* _WHAT YOU NEED TO DO_: Each line below from the line with "HFOV = 66.9" to the line with "HFOV = 89.2 degrees." must be copied exactly, including those two, and no picture may appear in the copy.

* _RECORDS FOR THIS TASK_:
+ + + + + + +

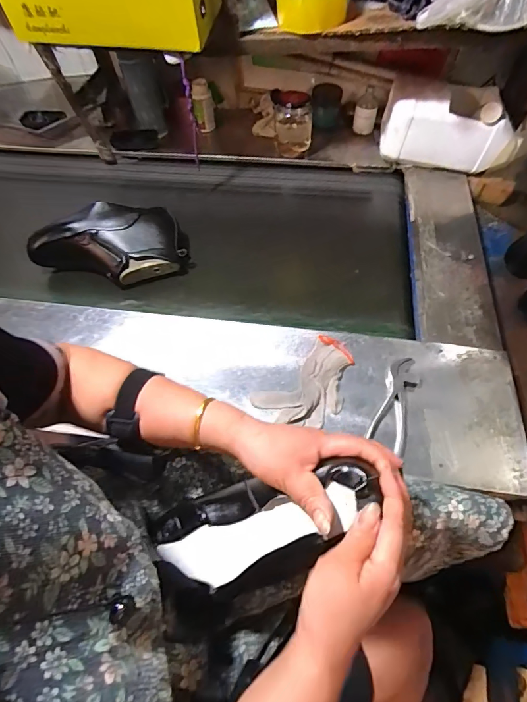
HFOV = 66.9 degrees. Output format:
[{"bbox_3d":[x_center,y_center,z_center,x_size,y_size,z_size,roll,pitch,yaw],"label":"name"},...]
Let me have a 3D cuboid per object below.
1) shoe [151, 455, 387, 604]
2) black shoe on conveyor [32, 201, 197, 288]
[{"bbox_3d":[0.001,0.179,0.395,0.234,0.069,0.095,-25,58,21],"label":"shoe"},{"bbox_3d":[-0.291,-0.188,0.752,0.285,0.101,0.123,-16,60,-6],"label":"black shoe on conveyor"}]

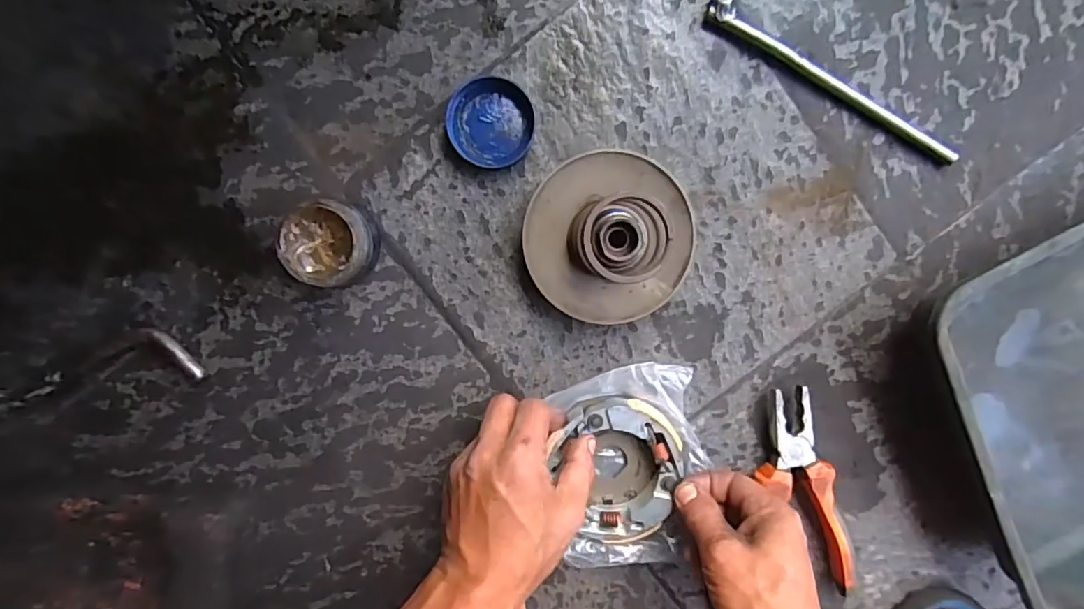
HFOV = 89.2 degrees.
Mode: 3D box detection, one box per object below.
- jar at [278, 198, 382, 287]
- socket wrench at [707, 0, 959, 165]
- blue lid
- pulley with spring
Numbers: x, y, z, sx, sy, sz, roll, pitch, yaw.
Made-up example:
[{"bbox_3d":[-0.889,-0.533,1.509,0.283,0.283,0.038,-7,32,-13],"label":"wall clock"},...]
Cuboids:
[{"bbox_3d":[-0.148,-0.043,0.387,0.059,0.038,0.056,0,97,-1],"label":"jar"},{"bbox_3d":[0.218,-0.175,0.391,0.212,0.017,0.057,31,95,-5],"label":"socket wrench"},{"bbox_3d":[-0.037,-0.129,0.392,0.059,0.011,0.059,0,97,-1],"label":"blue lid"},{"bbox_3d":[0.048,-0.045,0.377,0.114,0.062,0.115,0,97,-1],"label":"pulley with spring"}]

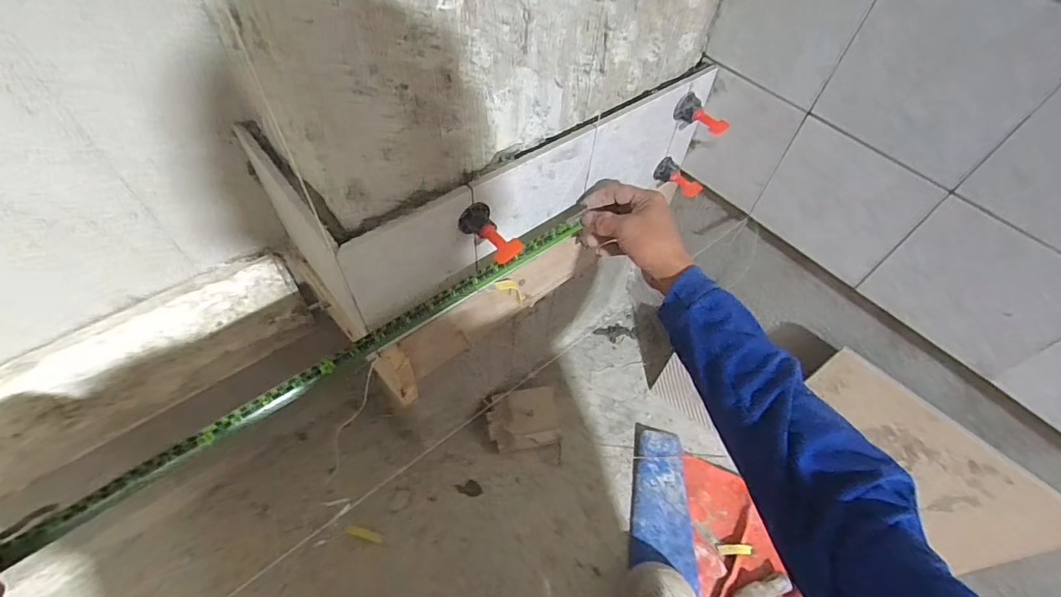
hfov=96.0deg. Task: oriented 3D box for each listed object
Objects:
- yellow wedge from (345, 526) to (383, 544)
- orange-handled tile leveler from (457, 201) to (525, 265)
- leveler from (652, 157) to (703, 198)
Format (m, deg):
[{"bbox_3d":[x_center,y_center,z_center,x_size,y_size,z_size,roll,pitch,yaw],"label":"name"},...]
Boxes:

+ + + + + + +

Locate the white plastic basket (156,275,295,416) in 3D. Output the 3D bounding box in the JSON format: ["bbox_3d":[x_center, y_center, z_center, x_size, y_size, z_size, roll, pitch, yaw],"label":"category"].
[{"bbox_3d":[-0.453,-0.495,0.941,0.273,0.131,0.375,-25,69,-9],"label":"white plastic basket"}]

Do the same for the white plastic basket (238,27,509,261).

+ + + + + + +

* _OUTPUT_:
HFOV = 66.9 degrees. Output format:
[{"bbox_3d":[x_center,y_center,z_center,x_size,y_size,z_size,roll,pitch,yaw],"label":"name"},...]
Let me have a 3D cuboid per object below.
1) shoe [151, 455, 387, 604]
2) black shoe on conveyor [32, 201, 197, 288]
[{"bbox_3d":[0.001,0.179,0.395,0.234,0.069,0.095,-25,58,21],"label":"shoe"},{"bbox_3d":[-0.291,-0.188,0.752,0.285,0.101,0.123,-16,60,-6],"label":"black shoe on conveyor"}]

HFOV = 89.2 degrees.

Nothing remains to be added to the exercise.